Wednesday, February 28, 2007

OUR thug, or just any old thug?

The Red Wings are still the Red Wings, for anyone who was concerned about the implications of the salary cap in the NHL. Todd Bertuzzi, while a significant health risk, was one of the top three players "available" by the trade deadline of 3pm yesterday, and the mighty Wings pulled off a deal to bring him in. But it's not as easy as it was with Curtis Joseph, Luc Robitaille, Robert Lang, or anyone else.

First, the aforementioned significant health risk. Bertuzzi has back problems. He's played 7 games this year. He hasn't been "effective" since his monster 2002-03 season. The Wings miss Brendan Shanahan, but Bertuzzi is not Brendan Shanahan. Shanahan was a fighter who reinvented himself and became one of the top 10 power forwards in NHL and a future Hall of Famer. Bertuzzi is 31 and has had two very good seasons and two or three decent ones. But do the Wings need Bertuzzi to score? Not really. It would be nice, but let's be honest, he's going to be a stunt double for guys like Zetterberg, Datsyuk, Cleary, and Samuelsson. I would have rather had Gary Roberts.

Looming abover everything else, though, is what Mitch Albom calls "the shadow" in this morning's Free Press. As anyone who watches any sports network in North America, and maybe even those who don't watch, remembers, Todd Bertuzzi almost killed a guy. On the ice. With a cheap shot. For a city that remembers the '96 Conference Finals and Claude "insert obscene nickname here" Lemieux's dirty shot to the head of Kris Draper, Bertuzzi's hit on Steve Moore has become an instant message board topic and wedge between the very, very loyal fans of this team. I am very torn. As a person who believes that even some of the worst criminals can be rehabilitated, I want to give Bertuzzi a second chance. Then I see how he almost ended this guy's life in a stupid retaliatory play and didn't pay for it in any way and it disgusts me. If I had done this to someone on the street four years ago, I'd be in jail today. His "suspension" coincided with the lockout season, so anyone who brings that up as penance needs to do their homework. In this case, I would have rather had anyone but Todd Bertuzzi. Except maybe Claude Lemieux.

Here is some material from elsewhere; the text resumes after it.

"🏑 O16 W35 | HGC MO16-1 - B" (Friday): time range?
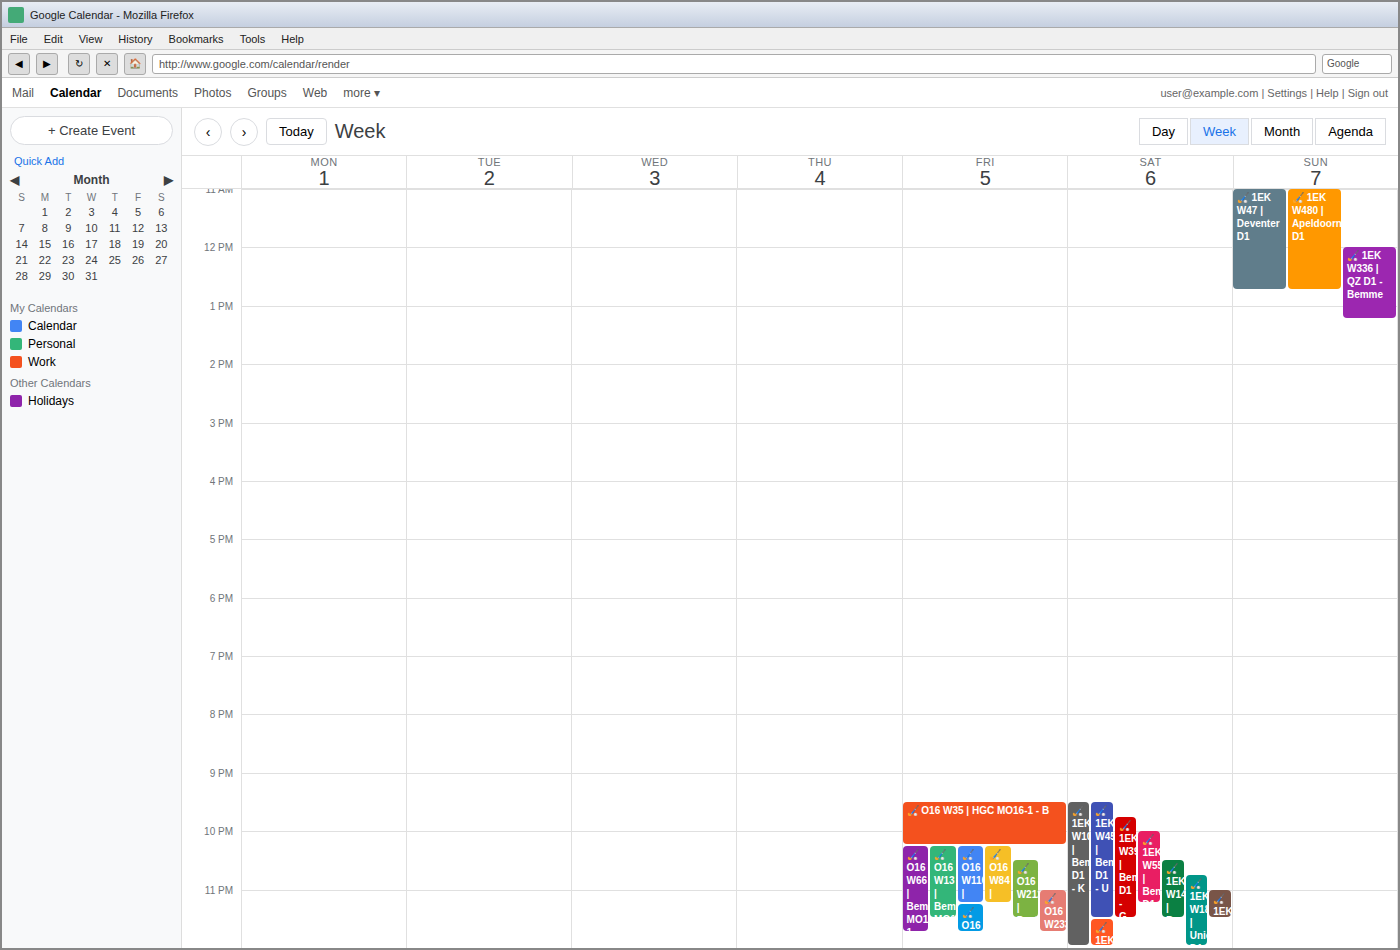
9:30 PM to 10:15 PM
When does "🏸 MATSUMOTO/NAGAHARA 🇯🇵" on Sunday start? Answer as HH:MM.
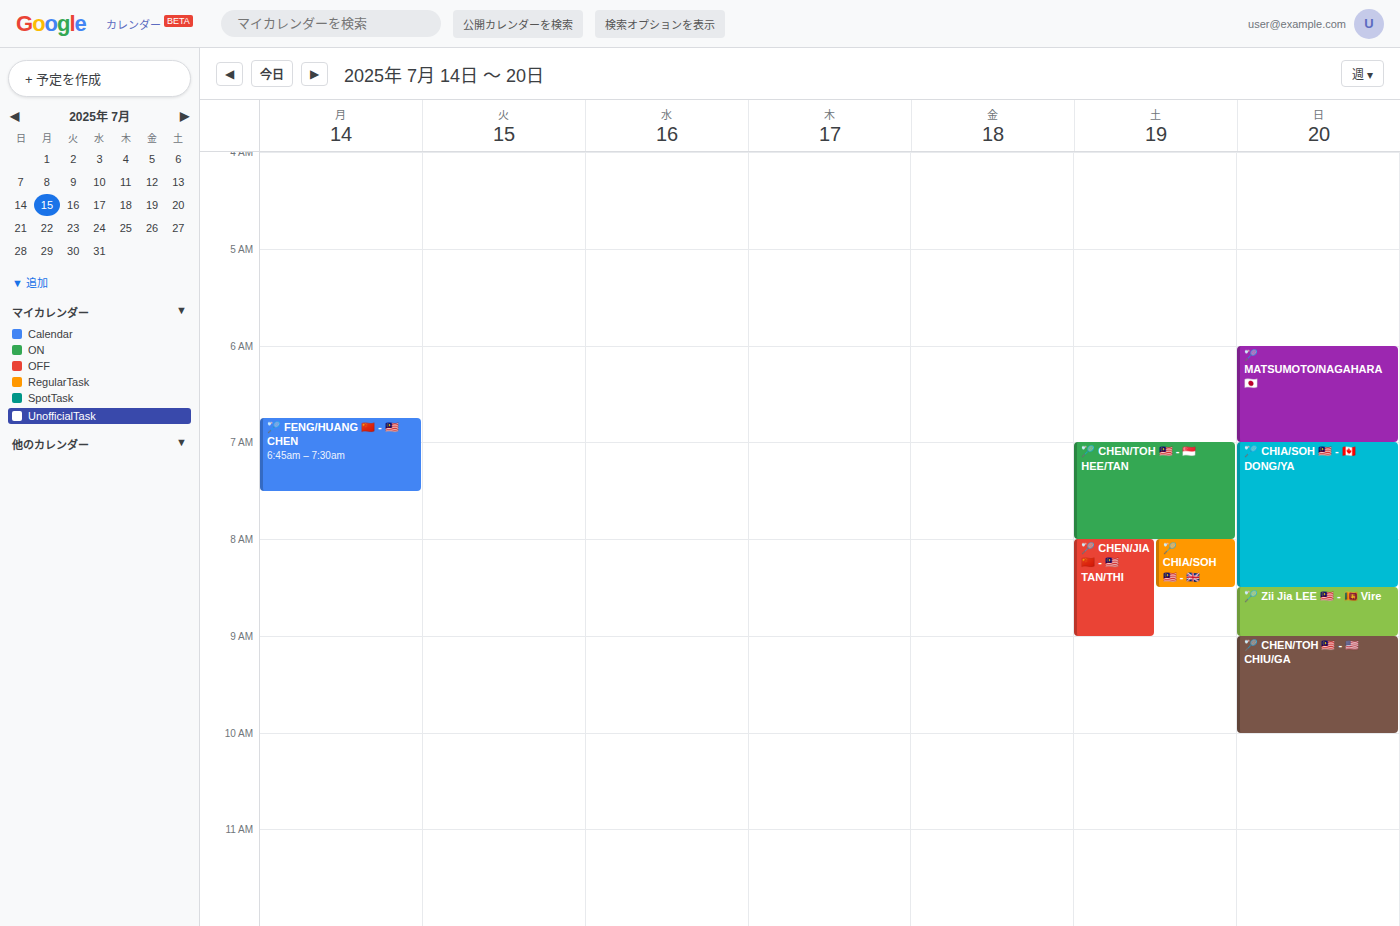
06:00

Realistically, Bertuzzi may never play a game for the Wings. Even if he comes back on schedule, the key deal the Wings made was for Kyle Calder. Playing for the Flyers (and not just this season, I'm talking EVER) would turn Gretzky into a 60-point scorer. Calder is flying totally under the radar at this point and may become the top offensive player on this team if he sticks around. And why wouldn't he? He's played on two terrible teams in his career with very few other skilled offensive players. This team (the Wings) brought Dan Cleary back from the dead. Kyle Calder, too, will rise again. If he plays 75 games next season, he'll score 90 points.

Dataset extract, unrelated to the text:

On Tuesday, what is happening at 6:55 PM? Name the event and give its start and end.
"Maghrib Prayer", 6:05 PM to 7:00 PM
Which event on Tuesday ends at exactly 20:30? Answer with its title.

Any attention that Calder's acquisition got was immediately smothered by Bertuzzi. But this might be a good thing. As weird as it sounds, the Wings might need an off-ice distraction to keep them focused on what they have to do, which is make the conference finals. Anything less, and Babcock is on the hot seat already, whether it's fair or not. I would not have made the deal for Bertuzzi, but I'm not a GM. I'm also willing to wait and see. There are approximately 20 articles about Bertuzzi in the two Detroit papers this morning, and almost every one mentions his incident. He needs to address it. Don't go the Webber route, Todd. Give us a sound bite. Let us know you're sorry and ready to win a Cup for Hockeytown.